- _What is being asked_:
In your copy of the data, include no pictures and alter nothing else.

(Dataset records)
--- START ---

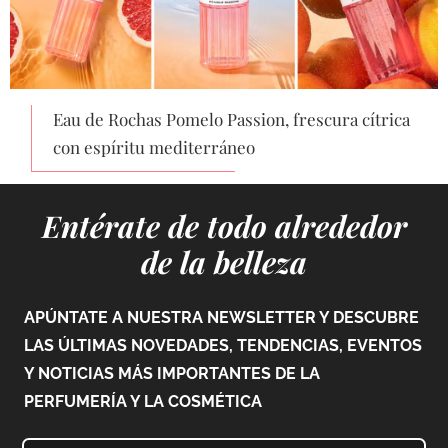
Eau de Rochas Pomelo Passion, frescura cítrica
con espíritu mediterráneo
Entérate de todo alrededor
de la belleza
APÚNTATE A NUESTRA NEWSLETTER Y DESCUBRE
LAS ÚLTIMAS NOVEDADES, TENDENCIAS, EVENTOS
Y NOTICIAS MÁS IMPORTANTES DE LA
PERFUMERÍA Y LA COSMÉTICA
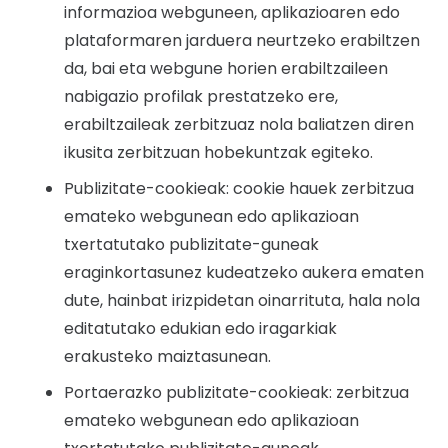
informazioa webguneen, aplikazioaren edo
plataformaren jarduera neurtzeko erabiltzen
da, bai eta webgune horien erabiltzaileen
nabigazio profilak prestatzeko ere,
erabiltzaileak zerbitzuaz nola baliatzen diren
ikusita zerbitzuan hobekuntzak egiteko.
Publizitate-cookieak: cookie hauek zerbitzua
emateko webgunean edo aplikazioan
txertatutako publizitate-guneak
eraginkortasunez kudeatzeko aukera ematen
dute, hainbat irizpidetan oinarrituta, hala nola
editatutako edukian edo iragarkiak
erakusteko maiztasunean.
Portaerazko publizitate-cookieak: zerbitzua
emateko webgunean edo aplikazioan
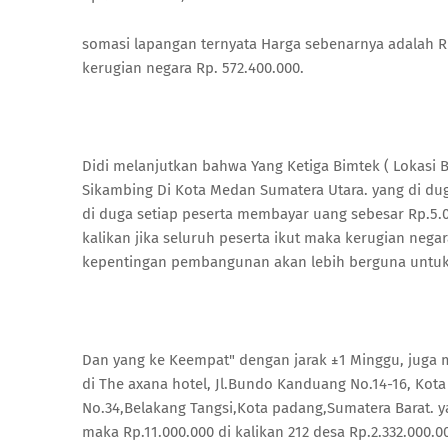
somasi lapangan ternyata Harga sebenarnya adalah Rp 
kerugian negara Rp. 572.400.000.
Didi melanjutkan bahwa Yang Ketiga Bimtek ( Lokasi B
Sikambing Di Kota Medan Sumatera Utara. yang di dug
di duga setiap peserta membayar uang sebesar Rp.5.00
kalikan jika seluruh peserta ikut maka kerugian negara
kepentingan pembangunan akan lebih berguna untuk
Dan yang ke Keempat" dengan jarak ±1 Minggu, juga 
di The axana hotel, Jl.Bundo Kanduang No.14-16, Kota
No.34,Belakang Tangsi,Kota padang,Sumatera Barat. ya
maka Rp.11.000.000 di kalikan 212 desa Rp.2.332.000.0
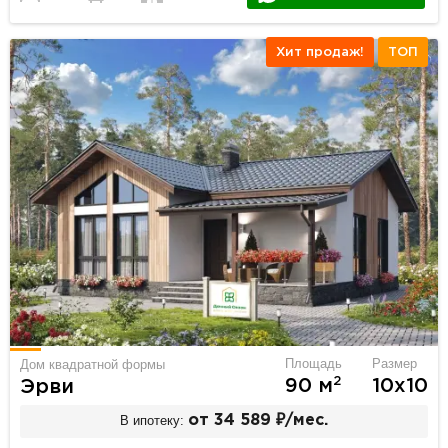
Хит продаж!
ТОП
Площадь
Размер
Дом квадратной формы
2
90 м
10х10
Эрви
В ипотеку:
от 34 589 ₽/мес.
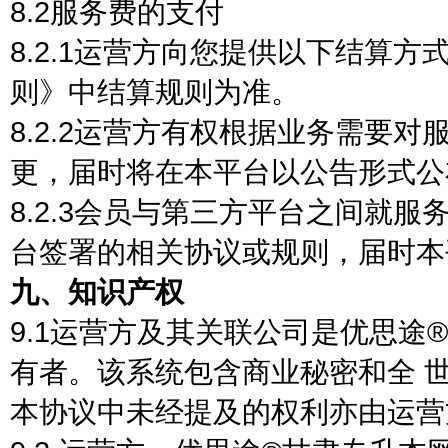
8.2服务费的支付
8.2.1运营方向您提供以下结算
则》中结算规则为准。
8.2.2运营方有权根据业务需要
更，届时将在本平台以公告形式公
8.2.3会员与第三方平台之间就
台签署的相关协议或规则，届时本
九、知识产权
9.1运营方及其关联公司是优思途
有者。该系统包含商业秘密和全 
本协议中未经提及的权利亦由运营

--- END ---

- _Task response_:
Eau de Rochas Pomelo Passion, frescura cítrica
con espíritu mediterráneo
Entérate de todo alrededor
de la belleza
APÚNTATE A NUESTRA NEWSLETTER Y DESCUBRE
LAS ÚLTIMAS NOVEDADES, TENDENCIAS, EVENTOS
Y NOTICIAS MÁS IMPORTANTES DE LA
PERFUMERÍA Y LA COSMÉTICA
informazioa webguneen, aplikazioaren edo
plataformaren jarduera neurtzeko erabiltzen
da, bai eta webgune horien erabiltzaileen
nabigazio profilak prestatzeko ere,
erabiltzaileak zerbitzuaz nola baliatzen diren
ikusita zerbitzuan hobekuntzak egiteko.
Publizitate-cookieak: cookie hauek zerbitzua
emateko webgunean edo aplikazioan
txertatutako publizitate-guneak
eraginkortasunez kudeatzeko aukera ematen
dute, hainbat irizpidetan oinarrituta, hala nola
editatutako edukian edo iragarkiak
erakusteko maiztasunean.
Portaerazko publizitate-cookieak: zerbitzua
emateko webgunean edo aplikazioan
somasi lapangan ternyata Harga sebenarnya adalah Rp 
kerugian negara Rp. 572.400.000.
Didi melanjutkan bahwa Yang Ketiga Bimtek ( Lokasi B
Sikambing Di Kota Medan Sumatera Utara. yang di dug
di duga setiap peserta membayar uang sebesar Rp.5.00
kalikan jika seluruh peserta ikut maka kerugian negara
kepentingan pembangunan akan lebih berguna untuk
Dan yang ke Keempat" dengan jarak ±1 Minggu, juga 
di The axana hotel, Jl.Bundo Kanduang No.14-16, Kota
No.34,Belakang Tangsi,Kota padang,Sumatera Barat. ya
maka Rp.11.000.000 di kalikan 212 desa Rp.2.332.000.0
Хит продаж!
ТОП
Площадь
Размер
Дом квадратной формы
2
90 м
10х10
Эрви
В ипотеку:
от 34 589 ₽/мес.
8.2服务费的支付
8.2.1运营方向您提供以下结算
则》中结算规则为准。
8.2.2运营方有权根据业务需要
更，届时将在本平台以公告形式公
8.2.3会员与第三方平台之间就
台签署的相关协议或规则，届时本
九、知识产权
9.1运营方及其关联公司是优思途
有者。该系统包含商业秘密和全 
本协议中未经提及的权利亦由运营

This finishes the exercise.